**Exercise aim**
Give the number of lines in the entries below that hold "linejoin", with no accompanying words.

**Information shown**
-------
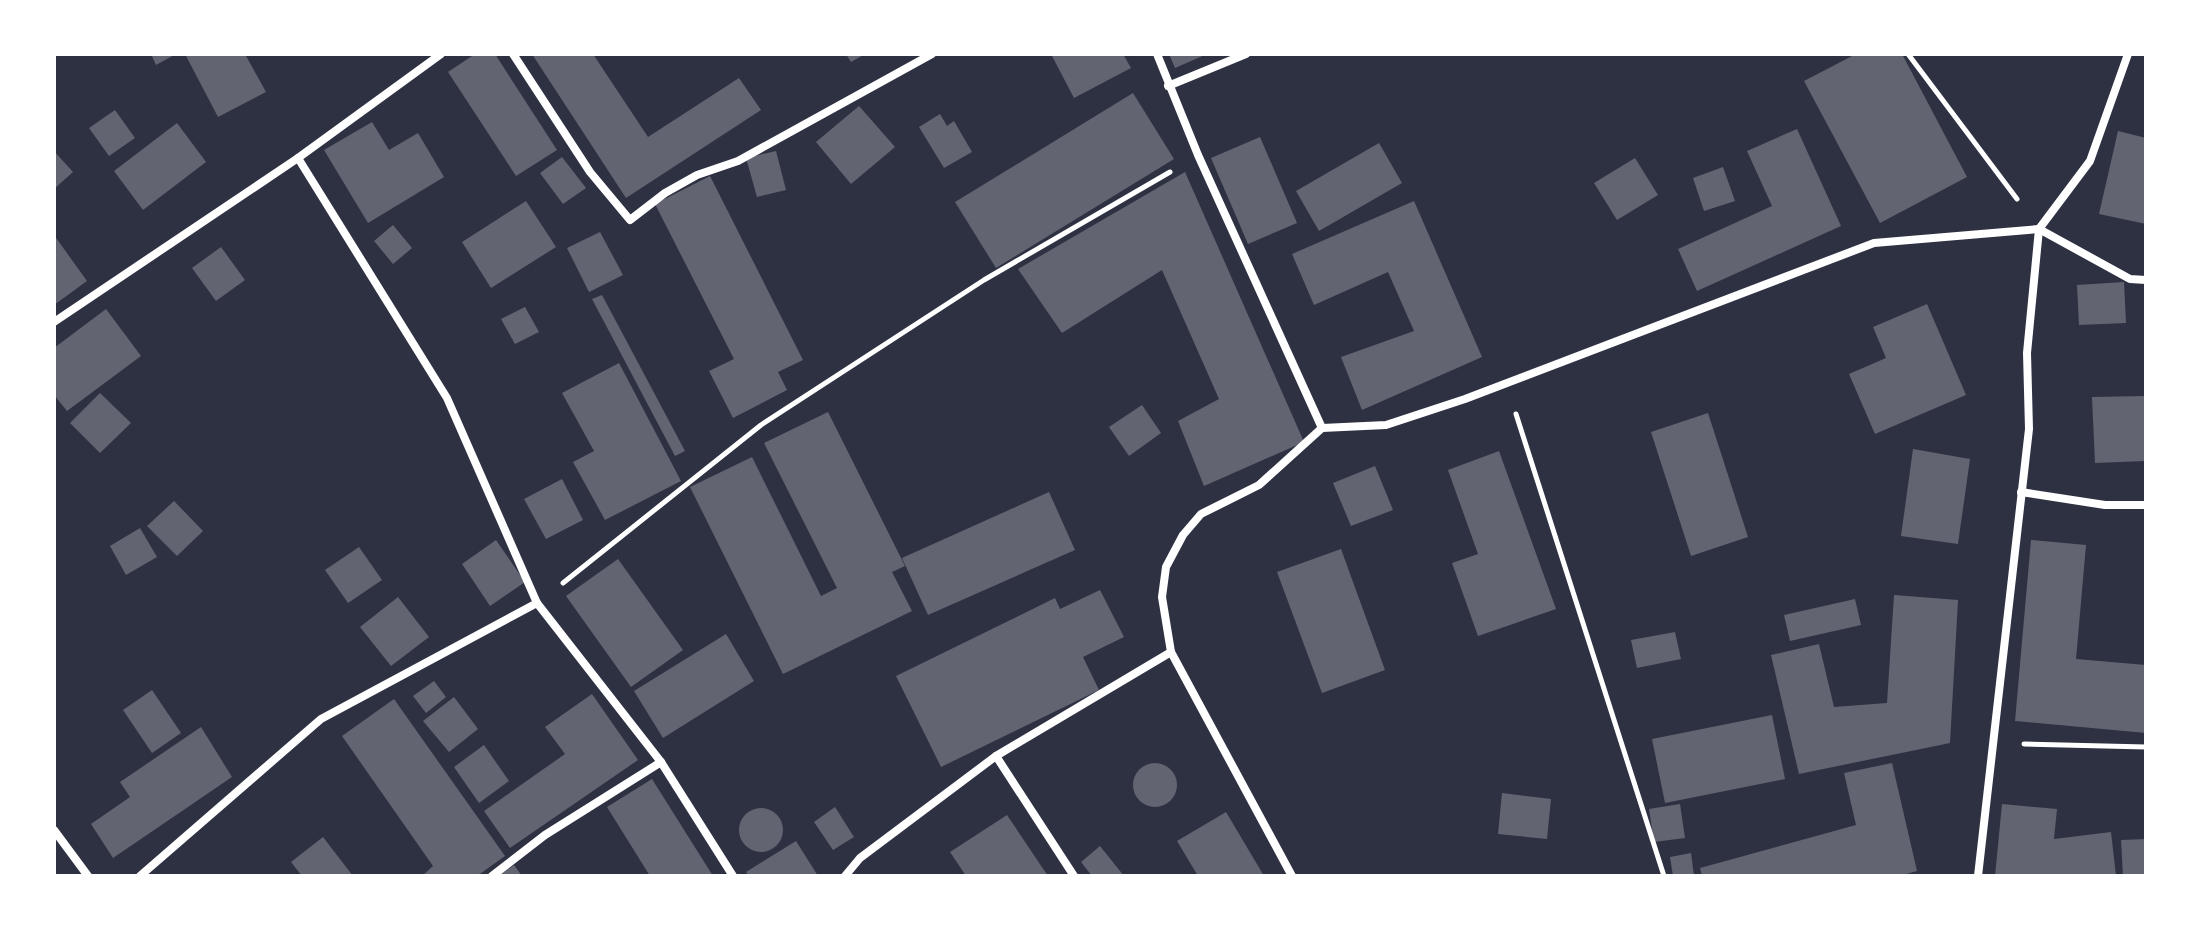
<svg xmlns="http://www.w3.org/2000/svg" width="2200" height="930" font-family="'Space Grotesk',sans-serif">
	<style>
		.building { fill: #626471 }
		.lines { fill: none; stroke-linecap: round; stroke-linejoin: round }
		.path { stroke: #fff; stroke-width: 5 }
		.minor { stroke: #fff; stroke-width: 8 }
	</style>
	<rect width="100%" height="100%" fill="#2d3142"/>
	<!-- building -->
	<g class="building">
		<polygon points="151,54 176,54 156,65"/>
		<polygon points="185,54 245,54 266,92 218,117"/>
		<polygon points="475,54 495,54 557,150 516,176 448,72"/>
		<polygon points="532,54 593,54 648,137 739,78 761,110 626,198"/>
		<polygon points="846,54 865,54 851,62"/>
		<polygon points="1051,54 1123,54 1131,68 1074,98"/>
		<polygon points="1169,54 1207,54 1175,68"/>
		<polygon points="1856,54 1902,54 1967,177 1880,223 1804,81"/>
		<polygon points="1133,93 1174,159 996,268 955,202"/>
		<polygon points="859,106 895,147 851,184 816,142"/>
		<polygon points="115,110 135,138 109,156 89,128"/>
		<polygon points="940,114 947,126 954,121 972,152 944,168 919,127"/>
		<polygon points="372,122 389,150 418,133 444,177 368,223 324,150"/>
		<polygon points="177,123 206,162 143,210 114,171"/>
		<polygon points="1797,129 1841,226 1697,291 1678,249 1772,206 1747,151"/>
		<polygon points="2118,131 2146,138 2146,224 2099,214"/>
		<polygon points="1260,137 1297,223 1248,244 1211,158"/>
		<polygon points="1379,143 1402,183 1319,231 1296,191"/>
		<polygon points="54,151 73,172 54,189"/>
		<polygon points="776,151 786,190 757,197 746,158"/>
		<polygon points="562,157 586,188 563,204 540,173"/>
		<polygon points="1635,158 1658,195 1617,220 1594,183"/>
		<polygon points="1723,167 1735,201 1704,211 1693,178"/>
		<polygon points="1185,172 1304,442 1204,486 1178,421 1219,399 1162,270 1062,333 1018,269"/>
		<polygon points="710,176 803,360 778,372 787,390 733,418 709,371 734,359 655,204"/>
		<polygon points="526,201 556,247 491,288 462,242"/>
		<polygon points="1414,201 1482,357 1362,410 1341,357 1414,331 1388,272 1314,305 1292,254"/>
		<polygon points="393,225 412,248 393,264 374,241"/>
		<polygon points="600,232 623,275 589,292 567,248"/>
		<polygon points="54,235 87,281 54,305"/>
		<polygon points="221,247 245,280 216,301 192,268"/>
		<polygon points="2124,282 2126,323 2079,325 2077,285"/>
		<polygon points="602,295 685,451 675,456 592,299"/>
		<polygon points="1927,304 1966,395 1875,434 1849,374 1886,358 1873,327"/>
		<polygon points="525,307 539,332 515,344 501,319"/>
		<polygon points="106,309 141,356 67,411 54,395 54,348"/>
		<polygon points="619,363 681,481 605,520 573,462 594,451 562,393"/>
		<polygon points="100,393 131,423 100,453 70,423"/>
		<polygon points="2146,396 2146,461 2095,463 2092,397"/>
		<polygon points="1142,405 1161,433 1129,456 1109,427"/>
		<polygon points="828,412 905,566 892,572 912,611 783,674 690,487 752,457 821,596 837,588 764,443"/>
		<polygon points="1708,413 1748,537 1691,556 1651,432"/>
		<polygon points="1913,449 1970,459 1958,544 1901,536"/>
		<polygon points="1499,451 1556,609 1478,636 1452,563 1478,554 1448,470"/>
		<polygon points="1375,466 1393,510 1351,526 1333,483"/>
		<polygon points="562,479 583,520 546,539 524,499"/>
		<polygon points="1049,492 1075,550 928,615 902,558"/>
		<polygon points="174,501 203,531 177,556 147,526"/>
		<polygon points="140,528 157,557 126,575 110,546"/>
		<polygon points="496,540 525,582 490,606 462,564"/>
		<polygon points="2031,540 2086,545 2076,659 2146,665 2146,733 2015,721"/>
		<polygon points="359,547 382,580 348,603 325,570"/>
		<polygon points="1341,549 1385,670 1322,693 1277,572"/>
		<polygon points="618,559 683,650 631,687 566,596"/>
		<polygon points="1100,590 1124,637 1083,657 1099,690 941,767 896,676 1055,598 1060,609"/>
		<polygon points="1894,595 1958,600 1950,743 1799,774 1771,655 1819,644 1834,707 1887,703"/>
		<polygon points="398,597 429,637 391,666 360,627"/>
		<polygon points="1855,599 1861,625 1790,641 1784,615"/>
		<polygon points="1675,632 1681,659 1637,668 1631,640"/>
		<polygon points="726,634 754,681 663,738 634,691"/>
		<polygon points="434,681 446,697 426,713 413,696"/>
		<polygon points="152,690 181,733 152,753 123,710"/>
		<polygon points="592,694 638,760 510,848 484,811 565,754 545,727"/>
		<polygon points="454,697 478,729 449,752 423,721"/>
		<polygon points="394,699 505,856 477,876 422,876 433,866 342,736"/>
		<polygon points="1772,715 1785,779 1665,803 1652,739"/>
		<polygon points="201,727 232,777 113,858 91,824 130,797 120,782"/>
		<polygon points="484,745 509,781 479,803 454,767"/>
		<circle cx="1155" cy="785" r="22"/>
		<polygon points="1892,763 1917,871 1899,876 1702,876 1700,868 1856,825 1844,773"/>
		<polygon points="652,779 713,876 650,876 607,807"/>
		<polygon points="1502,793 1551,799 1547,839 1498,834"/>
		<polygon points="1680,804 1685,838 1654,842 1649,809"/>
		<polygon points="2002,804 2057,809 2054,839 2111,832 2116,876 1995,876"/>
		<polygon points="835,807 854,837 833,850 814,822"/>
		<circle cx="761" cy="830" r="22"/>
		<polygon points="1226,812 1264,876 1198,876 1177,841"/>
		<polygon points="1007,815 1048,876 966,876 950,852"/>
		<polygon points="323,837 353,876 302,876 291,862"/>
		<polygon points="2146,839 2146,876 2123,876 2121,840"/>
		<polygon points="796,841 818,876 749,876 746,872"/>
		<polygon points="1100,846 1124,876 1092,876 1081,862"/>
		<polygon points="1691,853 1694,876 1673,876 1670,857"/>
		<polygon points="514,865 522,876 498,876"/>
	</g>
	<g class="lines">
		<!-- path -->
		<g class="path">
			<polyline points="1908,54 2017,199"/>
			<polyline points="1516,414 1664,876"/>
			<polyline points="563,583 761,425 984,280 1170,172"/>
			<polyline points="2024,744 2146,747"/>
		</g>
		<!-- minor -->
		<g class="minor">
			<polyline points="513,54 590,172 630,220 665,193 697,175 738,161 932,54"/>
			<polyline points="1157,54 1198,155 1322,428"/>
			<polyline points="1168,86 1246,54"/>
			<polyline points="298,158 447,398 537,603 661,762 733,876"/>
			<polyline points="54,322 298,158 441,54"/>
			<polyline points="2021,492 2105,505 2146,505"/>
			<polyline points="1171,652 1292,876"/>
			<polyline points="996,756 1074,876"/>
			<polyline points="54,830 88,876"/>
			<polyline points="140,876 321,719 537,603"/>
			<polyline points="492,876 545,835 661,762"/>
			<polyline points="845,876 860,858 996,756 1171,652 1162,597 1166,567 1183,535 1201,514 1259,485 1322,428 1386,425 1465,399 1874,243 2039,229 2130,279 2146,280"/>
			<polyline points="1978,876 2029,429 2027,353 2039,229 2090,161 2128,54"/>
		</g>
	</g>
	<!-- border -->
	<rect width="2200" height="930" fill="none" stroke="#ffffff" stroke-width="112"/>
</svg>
-------
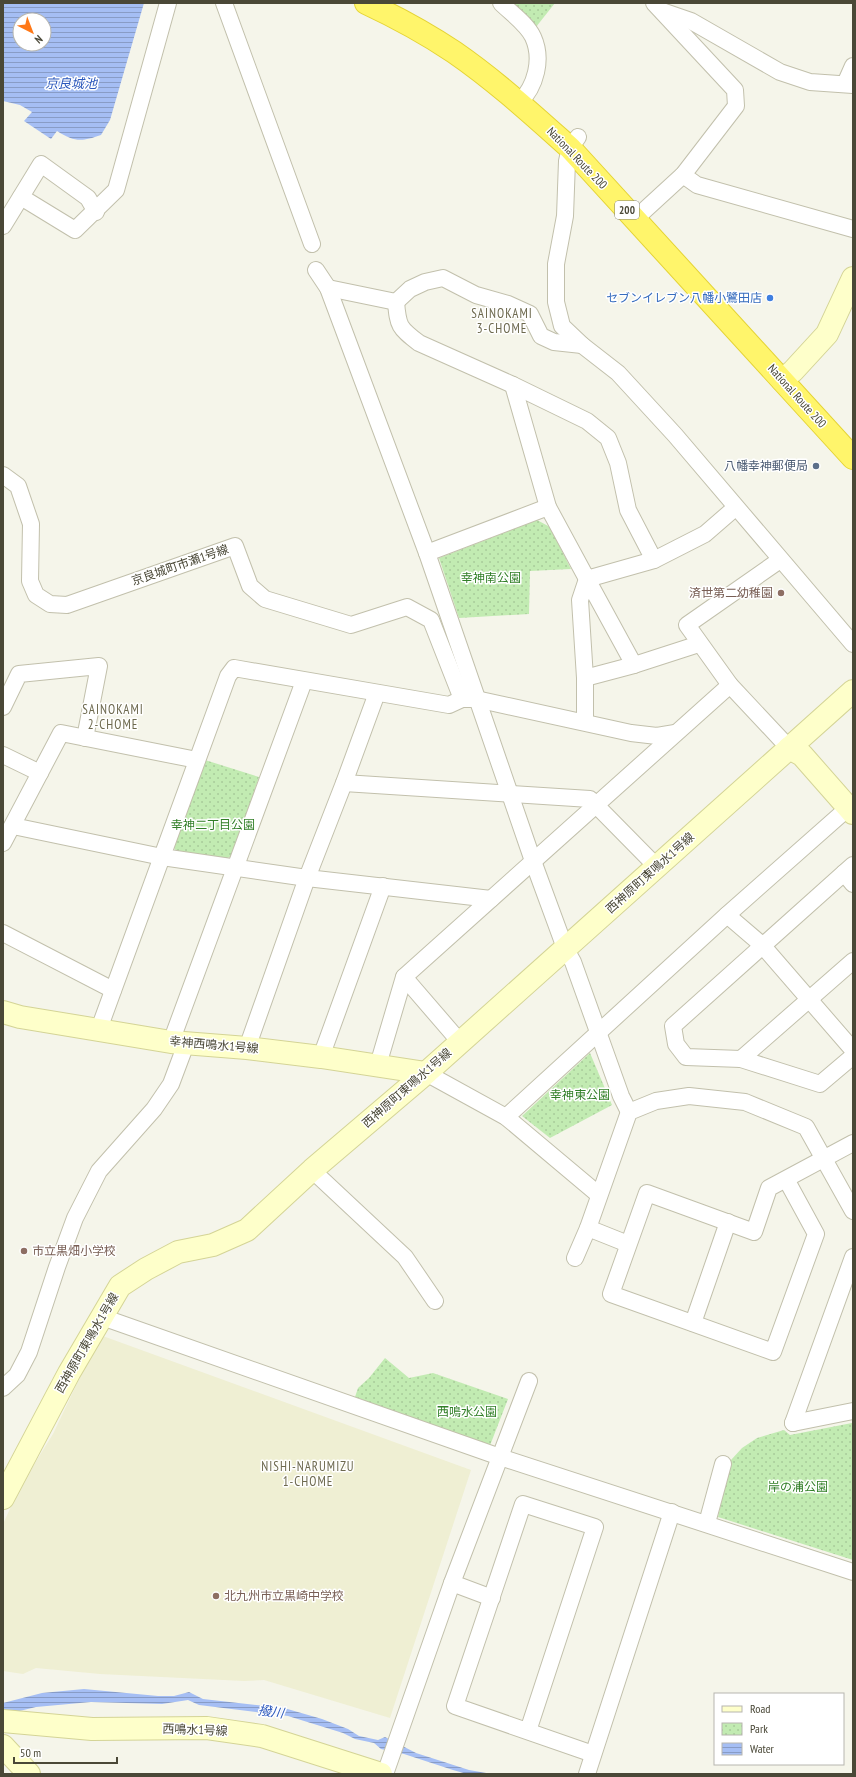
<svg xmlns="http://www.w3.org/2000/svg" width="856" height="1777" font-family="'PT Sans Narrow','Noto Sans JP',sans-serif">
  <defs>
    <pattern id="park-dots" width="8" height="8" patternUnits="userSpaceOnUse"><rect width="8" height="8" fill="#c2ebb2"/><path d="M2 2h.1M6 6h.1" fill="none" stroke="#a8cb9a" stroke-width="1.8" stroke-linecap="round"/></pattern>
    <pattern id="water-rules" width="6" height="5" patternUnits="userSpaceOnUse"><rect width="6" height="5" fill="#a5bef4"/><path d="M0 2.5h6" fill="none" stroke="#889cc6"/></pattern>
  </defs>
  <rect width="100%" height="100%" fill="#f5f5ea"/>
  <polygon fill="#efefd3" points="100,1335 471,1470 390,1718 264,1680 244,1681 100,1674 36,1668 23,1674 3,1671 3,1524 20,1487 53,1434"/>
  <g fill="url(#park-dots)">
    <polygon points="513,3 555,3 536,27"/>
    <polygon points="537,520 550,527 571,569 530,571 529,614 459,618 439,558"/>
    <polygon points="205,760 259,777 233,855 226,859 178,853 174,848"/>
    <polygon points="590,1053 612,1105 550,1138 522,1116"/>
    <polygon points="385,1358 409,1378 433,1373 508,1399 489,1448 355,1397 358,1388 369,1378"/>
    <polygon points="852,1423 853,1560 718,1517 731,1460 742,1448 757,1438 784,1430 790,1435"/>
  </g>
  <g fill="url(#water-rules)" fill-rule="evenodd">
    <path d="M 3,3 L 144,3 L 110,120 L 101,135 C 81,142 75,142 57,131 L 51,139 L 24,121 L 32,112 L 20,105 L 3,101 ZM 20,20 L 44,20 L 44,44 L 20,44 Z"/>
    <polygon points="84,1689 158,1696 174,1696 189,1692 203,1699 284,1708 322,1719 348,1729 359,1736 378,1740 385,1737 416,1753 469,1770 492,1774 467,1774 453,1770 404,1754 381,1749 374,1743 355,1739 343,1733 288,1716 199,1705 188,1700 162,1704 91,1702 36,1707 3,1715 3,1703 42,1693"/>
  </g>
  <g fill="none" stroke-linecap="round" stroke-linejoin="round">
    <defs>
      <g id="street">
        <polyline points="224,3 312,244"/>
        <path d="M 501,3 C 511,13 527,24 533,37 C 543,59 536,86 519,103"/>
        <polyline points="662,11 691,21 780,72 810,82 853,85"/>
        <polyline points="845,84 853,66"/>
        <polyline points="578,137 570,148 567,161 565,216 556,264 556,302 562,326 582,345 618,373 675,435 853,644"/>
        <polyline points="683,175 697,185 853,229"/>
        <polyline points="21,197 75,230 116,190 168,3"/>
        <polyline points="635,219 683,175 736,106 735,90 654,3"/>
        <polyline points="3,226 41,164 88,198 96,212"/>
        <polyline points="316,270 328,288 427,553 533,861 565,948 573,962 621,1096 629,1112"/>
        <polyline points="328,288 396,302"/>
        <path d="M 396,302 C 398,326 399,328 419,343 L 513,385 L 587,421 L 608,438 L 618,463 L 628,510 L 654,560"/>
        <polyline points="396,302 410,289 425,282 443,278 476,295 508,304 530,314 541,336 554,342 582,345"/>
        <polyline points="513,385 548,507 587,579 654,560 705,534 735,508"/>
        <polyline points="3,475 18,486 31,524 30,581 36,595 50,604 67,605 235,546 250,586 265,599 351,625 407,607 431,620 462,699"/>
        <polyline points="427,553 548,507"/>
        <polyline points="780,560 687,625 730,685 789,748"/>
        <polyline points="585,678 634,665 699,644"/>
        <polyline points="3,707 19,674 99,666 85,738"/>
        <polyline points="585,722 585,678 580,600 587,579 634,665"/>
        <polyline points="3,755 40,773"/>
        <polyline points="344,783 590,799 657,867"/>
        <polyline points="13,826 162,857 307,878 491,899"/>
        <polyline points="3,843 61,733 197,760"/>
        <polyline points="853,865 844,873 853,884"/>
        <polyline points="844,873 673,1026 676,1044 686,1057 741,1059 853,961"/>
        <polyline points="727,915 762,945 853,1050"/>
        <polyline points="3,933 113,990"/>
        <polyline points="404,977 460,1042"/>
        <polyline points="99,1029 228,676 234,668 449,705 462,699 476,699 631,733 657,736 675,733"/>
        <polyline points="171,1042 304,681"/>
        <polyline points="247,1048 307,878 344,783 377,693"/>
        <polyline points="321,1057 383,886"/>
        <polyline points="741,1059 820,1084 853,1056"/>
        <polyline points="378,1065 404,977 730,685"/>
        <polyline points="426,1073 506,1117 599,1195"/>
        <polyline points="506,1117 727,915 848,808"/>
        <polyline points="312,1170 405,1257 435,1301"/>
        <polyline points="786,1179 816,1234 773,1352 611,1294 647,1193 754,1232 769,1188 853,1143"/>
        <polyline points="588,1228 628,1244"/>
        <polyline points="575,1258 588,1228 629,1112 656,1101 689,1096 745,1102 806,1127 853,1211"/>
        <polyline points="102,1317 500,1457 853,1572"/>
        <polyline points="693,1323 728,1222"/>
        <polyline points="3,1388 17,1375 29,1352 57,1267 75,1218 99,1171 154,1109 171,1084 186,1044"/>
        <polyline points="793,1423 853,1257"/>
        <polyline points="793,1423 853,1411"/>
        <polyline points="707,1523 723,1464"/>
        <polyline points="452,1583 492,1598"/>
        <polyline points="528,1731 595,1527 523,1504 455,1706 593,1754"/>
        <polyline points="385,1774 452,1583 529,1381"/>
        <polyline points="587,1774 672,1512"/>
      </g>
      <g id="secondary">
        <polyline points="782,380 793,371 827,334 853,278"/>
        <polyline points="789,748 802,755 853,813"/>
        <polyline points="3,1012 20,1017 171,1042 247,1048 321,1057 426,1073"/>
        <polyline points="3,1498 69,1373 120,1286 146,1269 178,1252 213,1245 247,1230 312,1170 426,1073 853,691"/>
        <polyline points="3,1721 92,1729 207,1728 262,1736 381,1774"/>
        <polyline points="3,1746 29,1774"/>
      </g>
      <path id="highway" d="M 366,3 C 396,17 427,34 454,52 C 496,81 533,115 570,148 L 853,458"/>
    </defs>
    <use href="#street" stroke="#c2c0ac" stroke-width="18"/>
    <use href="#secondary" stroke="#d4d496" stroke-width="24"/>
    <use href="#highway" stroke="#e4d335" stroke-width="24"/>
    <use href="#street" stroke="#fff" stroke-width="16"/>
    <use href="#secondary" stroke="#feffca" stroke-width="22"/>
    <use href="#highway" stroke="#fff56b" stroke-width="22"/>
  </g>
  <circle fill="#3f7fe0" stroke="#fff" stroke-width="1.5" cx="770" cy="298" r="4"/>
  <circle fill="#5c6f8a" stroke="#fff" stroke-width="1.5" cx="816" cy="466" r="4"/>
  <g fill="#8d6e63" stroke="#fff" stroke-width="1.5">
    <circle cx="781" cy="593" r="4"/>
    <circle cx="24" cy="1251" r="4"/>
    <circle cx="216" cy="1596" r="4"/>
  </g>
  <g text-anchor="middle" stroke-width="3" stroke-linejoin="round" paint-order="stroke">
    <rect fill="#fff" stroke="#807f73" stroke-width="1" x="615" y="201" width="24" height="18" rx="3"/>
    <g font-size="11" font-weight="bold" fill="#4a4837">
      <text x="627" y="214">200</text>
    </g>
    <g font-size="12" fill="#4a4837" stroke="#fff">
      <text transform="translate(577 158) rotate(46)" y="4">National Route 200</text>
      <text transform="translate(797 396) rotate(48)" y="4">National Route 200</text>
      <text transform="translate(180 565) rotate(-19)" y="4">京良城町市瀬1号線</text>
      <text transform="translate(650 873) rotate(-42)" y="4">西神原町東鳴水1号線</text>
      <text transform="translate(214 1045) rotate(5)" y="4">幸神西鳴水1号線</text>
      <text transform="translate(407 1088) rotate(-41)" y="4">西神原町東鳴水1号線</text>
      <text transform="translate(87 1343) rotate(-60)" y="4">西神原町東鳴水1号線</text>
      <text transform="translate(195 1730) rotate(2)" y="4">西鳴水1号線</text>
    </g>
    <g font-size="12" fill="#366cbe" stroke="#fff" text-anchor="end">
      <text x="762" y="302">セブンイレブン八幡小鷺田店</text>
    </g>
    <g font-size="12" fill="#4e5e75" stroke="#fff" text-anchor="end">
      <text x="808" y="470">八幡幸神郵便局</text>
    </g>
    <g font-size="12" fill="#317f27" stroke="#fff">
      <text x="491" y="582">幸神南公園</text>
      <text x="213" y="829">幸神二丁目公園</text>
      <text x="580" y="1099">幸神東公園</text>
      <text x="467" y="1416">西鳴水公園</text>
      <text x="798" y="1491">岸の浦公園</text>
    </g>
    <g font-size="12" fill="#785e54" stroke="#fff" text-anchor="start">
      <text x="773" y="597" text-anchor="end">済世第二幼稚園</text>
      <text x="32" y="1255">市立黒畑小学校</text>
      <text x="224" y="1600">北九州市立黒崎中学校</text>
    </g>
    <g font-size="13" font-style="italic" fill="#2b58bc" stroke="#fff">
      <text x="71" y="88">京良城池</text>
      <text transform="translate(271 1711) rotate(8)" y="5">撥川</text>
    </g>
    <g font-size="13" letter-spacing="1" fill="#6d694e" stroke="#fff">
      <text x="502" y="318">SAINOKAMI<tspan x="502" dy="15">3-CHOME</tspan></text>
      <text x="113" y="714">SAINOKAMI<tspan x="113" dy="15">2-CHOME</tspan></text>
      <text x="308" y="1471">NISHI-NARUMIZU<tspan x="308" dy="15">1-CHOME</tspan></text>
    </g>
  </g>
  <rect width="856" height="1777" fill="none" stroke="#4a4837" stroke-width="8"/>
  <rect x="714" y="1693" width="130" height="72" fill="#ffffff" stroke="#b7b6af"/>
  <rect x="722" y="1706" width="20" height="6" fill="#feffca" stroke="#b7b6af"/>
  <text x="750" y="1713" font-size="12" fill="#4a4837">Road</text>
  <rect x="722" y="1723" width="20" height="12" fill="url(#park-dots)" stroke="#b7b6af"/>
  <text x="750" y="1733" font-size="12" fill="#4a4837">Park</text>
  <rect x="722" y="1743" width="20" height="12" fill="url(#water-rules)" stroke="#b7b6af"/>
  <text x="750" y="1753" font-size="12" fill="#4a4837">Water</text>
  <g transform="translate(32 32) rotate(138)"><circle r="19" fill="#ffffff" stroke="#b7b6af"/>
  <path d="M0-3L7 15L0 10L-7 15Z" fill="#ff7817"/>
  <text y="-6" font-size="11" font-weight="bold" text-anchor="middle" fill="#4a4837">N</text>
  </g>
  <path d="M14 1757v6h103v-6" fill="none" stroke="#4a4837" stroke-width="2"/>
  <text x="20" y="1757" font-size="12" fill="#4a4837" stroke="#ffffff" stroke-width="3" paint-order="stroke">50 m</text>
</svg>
-------
**Response**
3